Carato

ca-rà-to

Significato Unità di peso delle pietre preziose; indice di purezza delle leghe auree; in generale, un ventiquattresimo

Etimologia dall’arabo: qirat ventiquattresima parte di una moneta, il dirham, a sua volta dal greco keration carruba, i cui semi venivano usati per pesare preziosi - diminutivo di keras corno, per via della forma.

La cultura popolare attribuiva ai semi del carrubo la qualità di essere tutti identici: quindi quale migliore metro per pesare oggetti piccoli e preziosi, pietre e metalli? E, facendo una media, attualmente il peso del carato, nel sistema metrico decimale, è individuato in 0,2 grammi.

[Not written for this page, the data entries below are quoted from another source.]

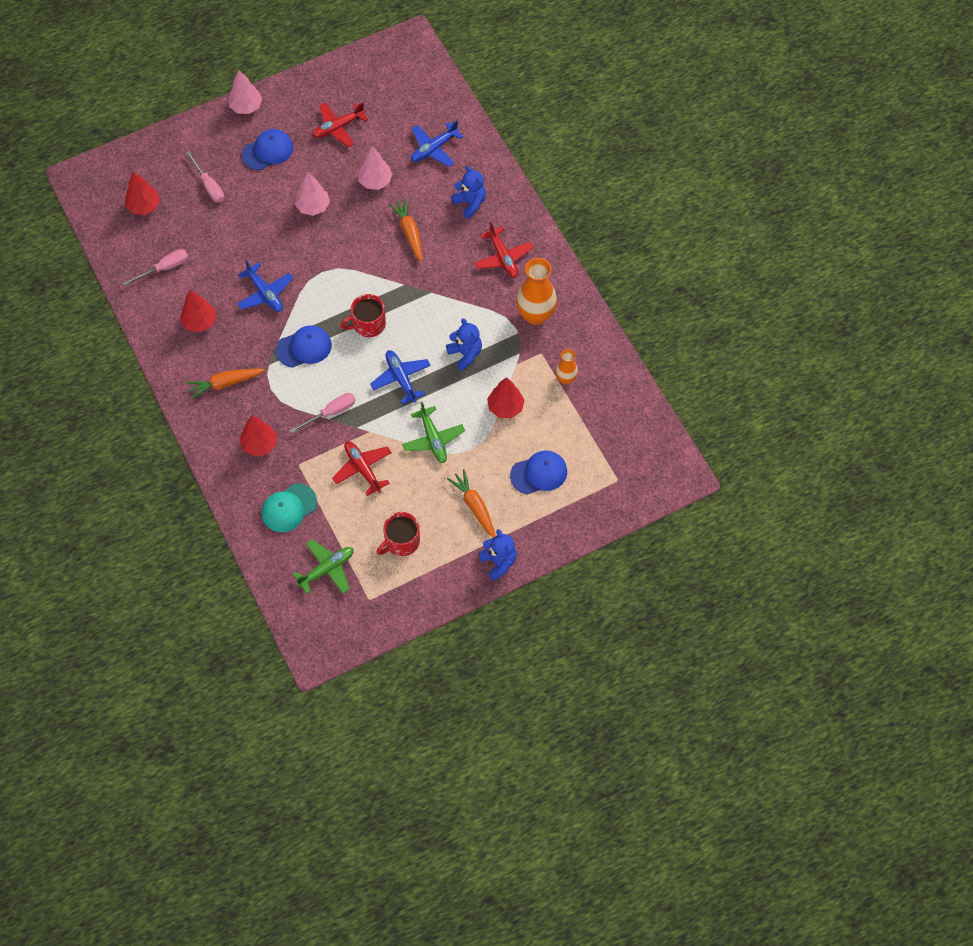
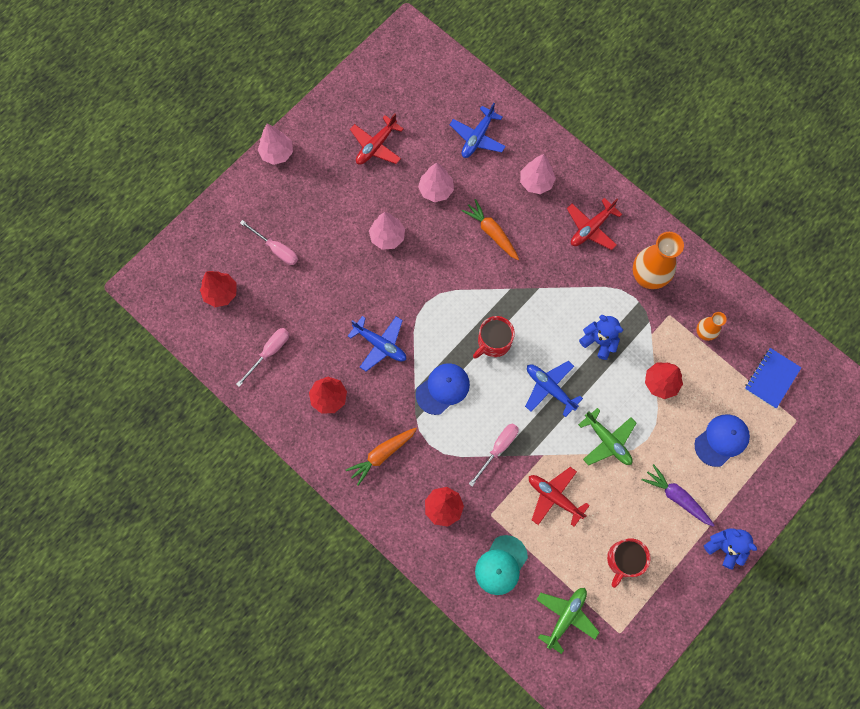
camera: 20 degrees left, 10 degrees up
blue cap [242,129,293,170] -> none
orange carrot [447,469,496,538] -> purple carrot [642,464,715,527]
blue teddy bear [451,166,486,219] -> pink tree [520,154,556,194]
red plane [474,222,533,278] -> red plane turned 90 degrees clockwise [567,198,622,250]
none -> blue notebook [745,348,802,409]

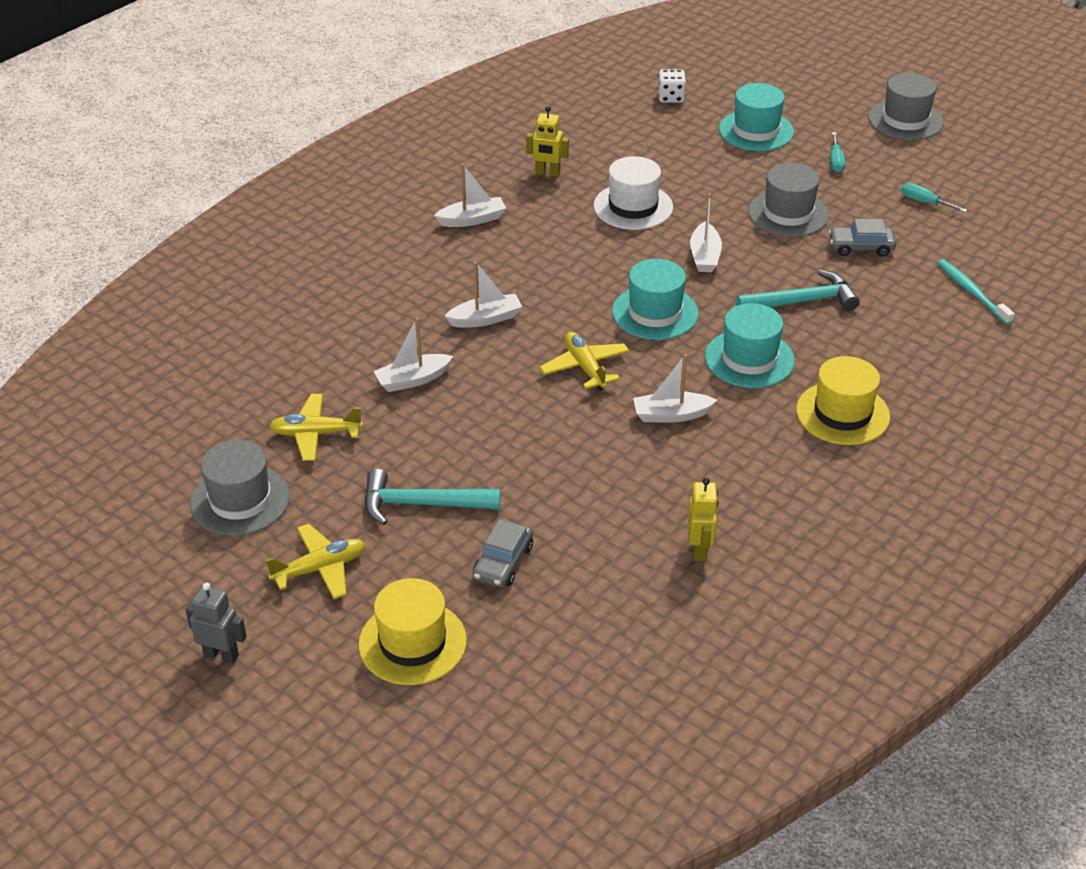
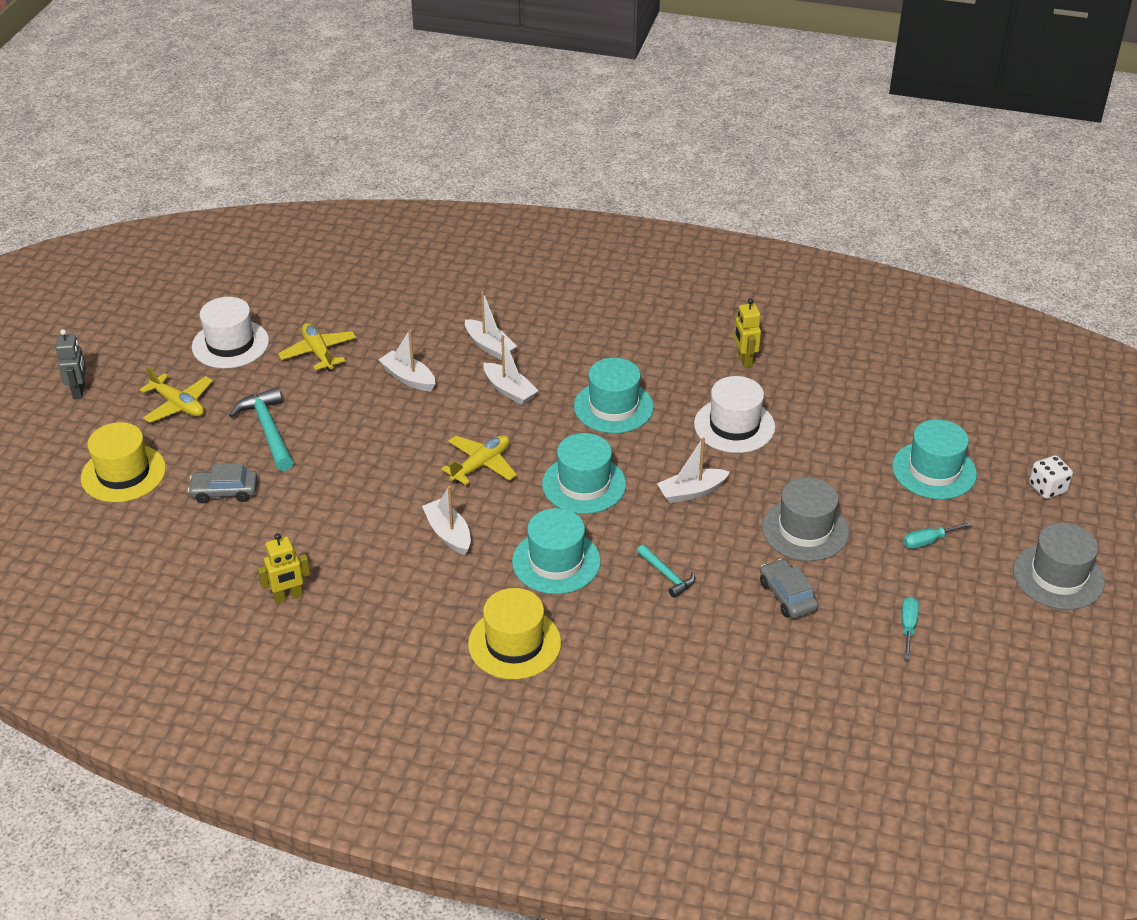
camera: 65 degrees right, 0 degrees up
grey hat [190,440,290,536] -> white hat [192,297,269,368]
white boat [434,164,506,227] -> white boat moved to [465,291,517,360]
white dice [658,69,686,103] -> white dice moved to [1029,455,1073,499]
turquoise hammer [736,270,859,311] -> turquoise hammer [637,545,695,598], size x0.58
turquoise toothbrush [937,259,1015,325] -> none
none -> turquoise hat [574,358,654,433]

I carati aurei, invece si riferiscono in ventiquattresimi alla purezza dell’oro: un’oncia d’oro a diciotto carati contiene diciotto parti d’oro e sei parti di altri metalli - quello a ventiquattro è puro.

È incredibile che gli usi di questa parola, così diversi e consolidati, abbiano origine da passaggi che per noi oggi sono così inconcepibili: dal piccolo corno della carruba a moneta araba a ventiquattresimo per antonomasia - tanto che perfino gli armatori o gli investitori di capitali dividevano e compravano navi e titoli in carati intendendo ventiquattresimi dell’intero.

Ed oggi ponderare la caratura di un’idea, di una persona, di un’opera, resta il giudizio importante del suo concreto valore, meticoloso come quello del gioielliere.